Monday, December 12, 2005

Only You Can Save Mankind by Terry Pratchett

Johnny Maxwell is your average teenage kid. He avoids doing homework and spends most of his time hanging out with friends or playing video games. One night, while playing the computer game “Only You Can Save Mankind,” a strange message flashes across the screen: We wish to talk. We surrender.

Rather than obliterating the alien’s spaceships in order to set a new high score, Johnny nobly accepts the game aliens’ surrender. Then things really start to get weird. The game aliens expect to be properly treated as prisoners of war. They demand safe passage back to their home planet, as well as several thousand orders of hamburgers and fries to feed their fleet.

In this mind-bending, reality-warping novel from Terry Pratchett, nothing is quite as it seems.
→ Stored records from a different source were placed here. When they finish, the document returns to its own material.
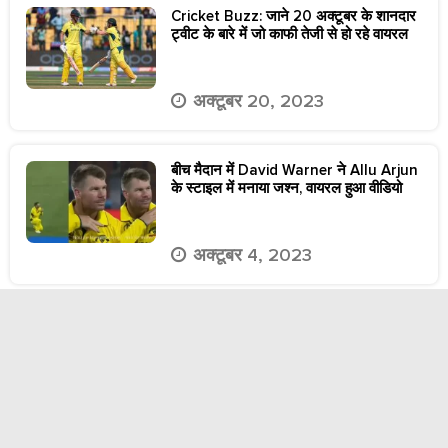
Cricket Buzz: जाने 20 अक्टूबर के शानदार
ट्वीट के बारे में जो काफी तेजी से हो रहे वायरल
अक्टूबर 20, 2023
बीच मैदान में David Warner ने Allu Arjun
के स्टाइल में मनाया जश्न, वायरल हुआ वीडियो
अक्टूबर 4, 2023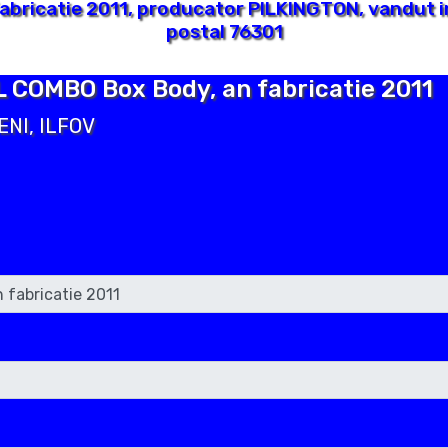
abricatie 2011, producator PILKINGTON, vandut 
postal 76301
L COMBO Box Body, an fabricatie 2011
ENI, ILFOV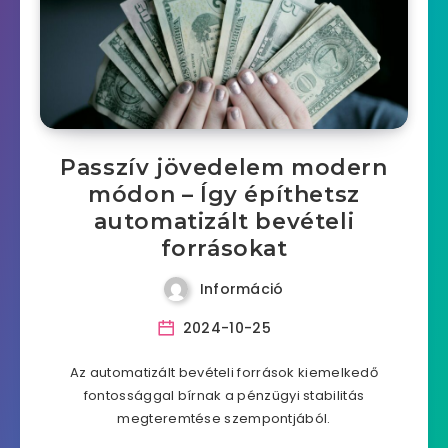
Passzív jövedelem modern
módon – Így építhetsz
automatizált bevételi
forrásokat
Információ
2024-10-25
Az automatizált bevételi források kiemelkedő
fontossággal bírnak a pénzügyi stabilitás
megteremtése szempontjából.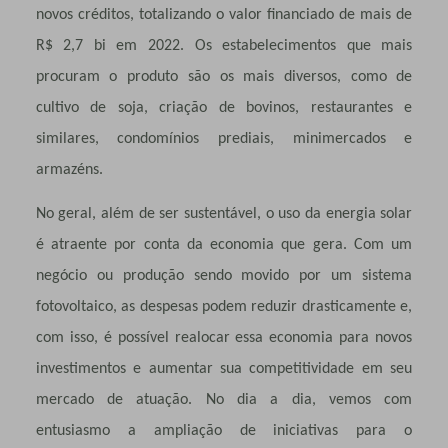
novos créditos, totalizando o valor financiado de mais de
R$ 2,7 bi em 2022. Os estabelecimentos que mais
procuram o produto são os mais diversos, como de
cultivo de soja, criação de bovinos, restaurantes e
similares, condomínios prediais, minimercados e
armazéns.
No geral, além de ser sustentável, o uso da energia solar
é atraente por conta da economia que gera. Com um
negócio ou produção sendo movido por um sistema
fotovoltaico, as despesas podem reduzir drasticamente e,
com isso, é possível realocar essa economia para novos
investimentos e aumentar sua competitividade em seu
mercado de atuação. No dia a dia, vemos com
entusiasmo a ampliação de iniciativas para o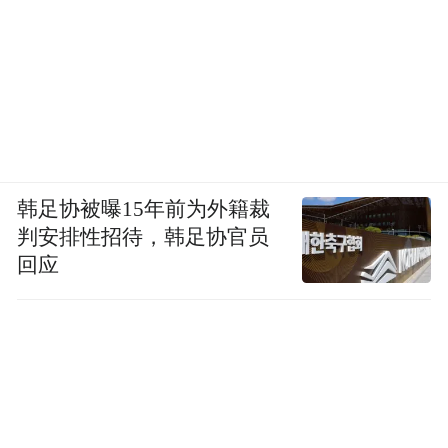
韩足协被曝15年前为外籍裁
判安排性招待，韩足协官员
回应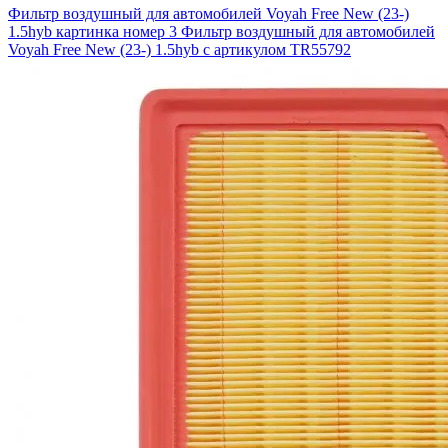
Фильтр воздушный для автомобилей Voyah Free New (23-)
1.5hyb картинка номер 3
Фильтр воздушный для автомобилей
Voyah Free New (23-) 1.5hyb с артикулом TR55792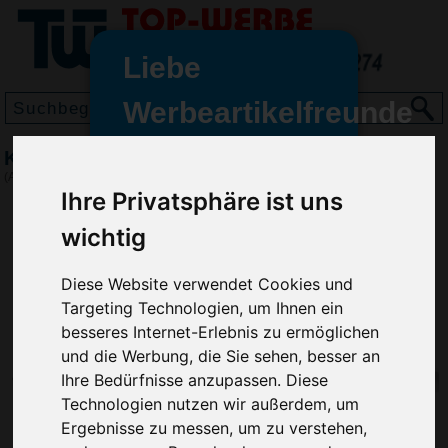
Liebe
Werbeartikelfreunde
und -
Kugelschreiber Oslo, Weiß
wir sind wieder für Sie da
(Art.-Nr.:
2250-002
)
freundinnen,
Ihre Privatsphäre ist uns
Seit dem 11. Januar 2022 haben
wichtig
wir unsere aktiven Geschäfte an
die Firma Advertika übergeben.
Diese Website verwendet Cookies und
Targeting Technologien, um Ihnen ein
Ab sofort können Sie sich bei
besseres Internet-Erlebnis zu ermöglichen
Anfragen und Bestellungen
und die Werbung, die Sie sehen, besser an
vertrauensvoll an Ihre neuen
Ihre Bedürfnisse anzupassen. Diese
Werbemittel-Experten Christian
Technologien nutzen wir außerdem, um
Walter und Nico Vieira wenden.
Ergebnisse zu messen, um zu verstehen,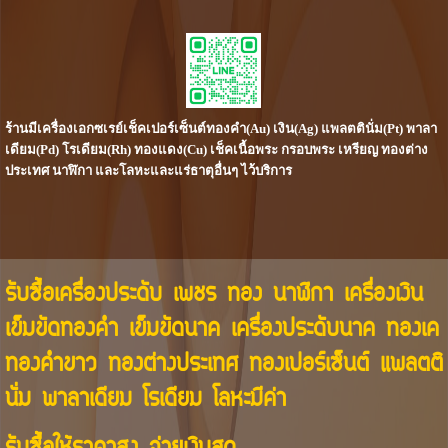
ร้านมีเครื่องเอกซเรย์เช็คเปอร์เซ็นต์ทองคำ(Au) เงิน(Ag) แพลตตินั่ม(Pt) พาลา
เดียม(Pd) โรเดียม(Rh) ทองแดง(Cu) เช็คเนื้อพระ กรอบพระ เหรียญ ทองต่าง
ประเทศ นาฬิกา และโลหะและแร่ธาตุอื่นๆ ไว้บริการ
รับซื้อเครื่องประดับ เพชร ทอง นาฬิกา เครื่องเงิน
เข็มขัดทองคำ เข็มขัดนาค เครื่องประดับนาค ทองเค
ทองคำขาว ทองต่างประเทศ ทองเปอร์เซ็นต์ แพลตติ
นั่ม พาลาเดียม โรเดียม โลหะมีค่า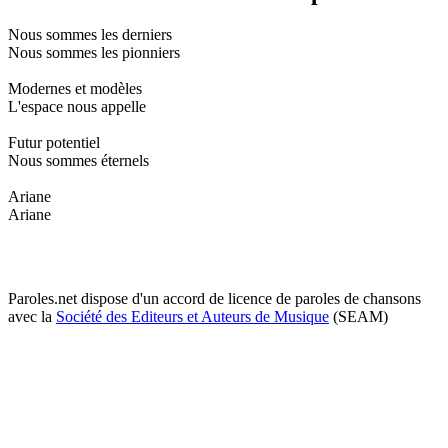
Nous sommes les derniers
Nous sommes les pionniers
Modernes et modèles
L'espace nous appelle
Futur potentiel
Nous sommes éternels
Ariane
Ariane
Paroles.net dispose d'un accord de licence de paroles de chansons
avec la
Société des Editeurs et Auteurs de Musique
(SEAM)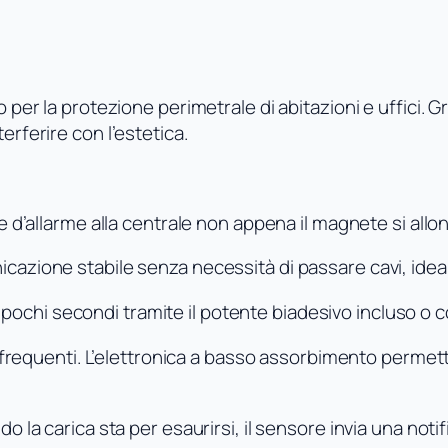
n
t
a
t
per la protezione perimetrale di abitazioni e uffici. Gra
t
terferire con l’estetica.
o
M
a
e d’allarme alla centrale non appena il magnete si allo
g
n
azione stabile senza necessità di passare cavi, ideale
e
t
n pochi secondi tramite il potente biadesivo incluso o co
i
c
frequenti. L’elettronica a basso assorbimento permette
o
W
o la carica sta per esaurirsi, il sensore invia una noti
i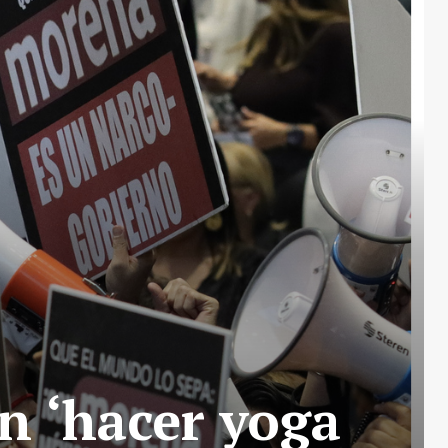
n ‘hacer yoga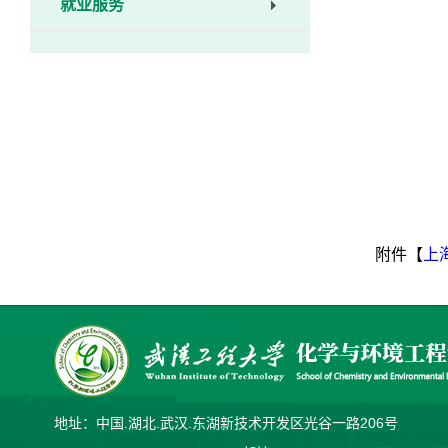
就业服务
附件【
上
地址：中国.湖北.武汉.东湖新技术开发区光谷一路206号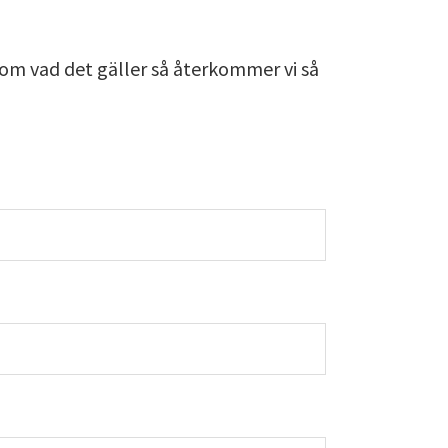
n om vad det gäller så återkommer vi så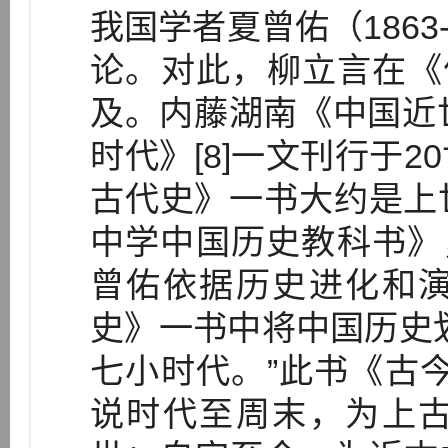
我国学者夏曾佑（1863
论。对此，柳立言在《
及。内藤湖南《中国近世
时代》[8]一文刊行于
古代史》一书大约是上
中学中国历史教科书》，印
曾佑依据历史进化和
史》一书中将中国历史
七小时代。”此书《古
说时代至周末，为上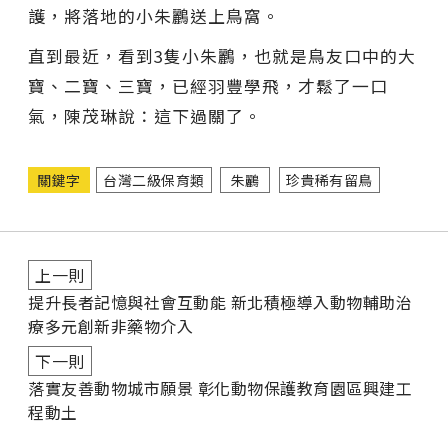
護，將落地的小朱鸝送上鳥窩。
直到最近，看到3隻小朱鸝，也就是鳥友口中的大
寶、二寶、三寶，已經羽豐學飛，才鬆了一口
氣，陳茂琳說：這下過關了。
關鍵字
台灣二級保育類
朱鸝
珍貴稀有留鳥
上一則
提升長者記憶與社會互動能 新北積極導入動物輔助治
療多元創新非藥物介入
下一則
落實友善動物城市願景 彰化動物保護教育園區興建工
程動土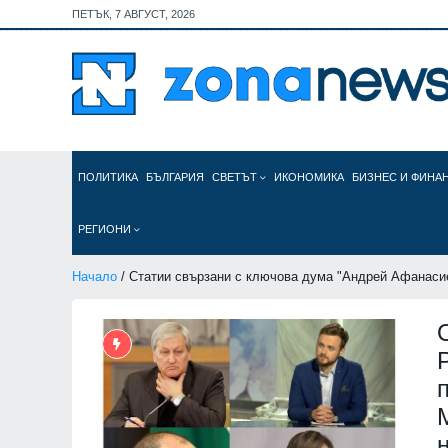
ПЕТЪК, 7 АВГУСТ, 2026
ПОЛИТИКА
БЪЛГАРИЯ
СВЕТЪТ
ИКОНОМИКА
БИЗНЕС И ФИНА
РЕГИОНИ
Начало
/ Статии свързани с ключова дума "Андрей Афанаси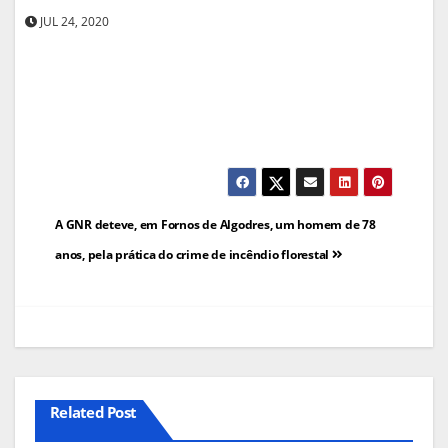
JUL 24, 2020
Navegação
A GNR deteve, em Fornos de Algodres, um homem de 78
de
anos, pela prática do crime de incêndio florestal
artigos
Related Post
How are the aliens able to enter Johnny’s dreams from the game? Why is everyone else’s copy of “Only You Can Save Mankind” now broken? Is this all a dream, or is it real? And will Johnny be able to save the alien race from the most dreaded enemy of all – humans?

Set during the first Gulf War, Only You Can Save Mankind is a crazy tale of real and virtual warfare that is as darkly funny as it is insightful. As Pratchett writes in the introduction: “On your computer: games that look like war. On your TV: war that looked like a game. If you weren’t careful, you could get confused….” Indeed.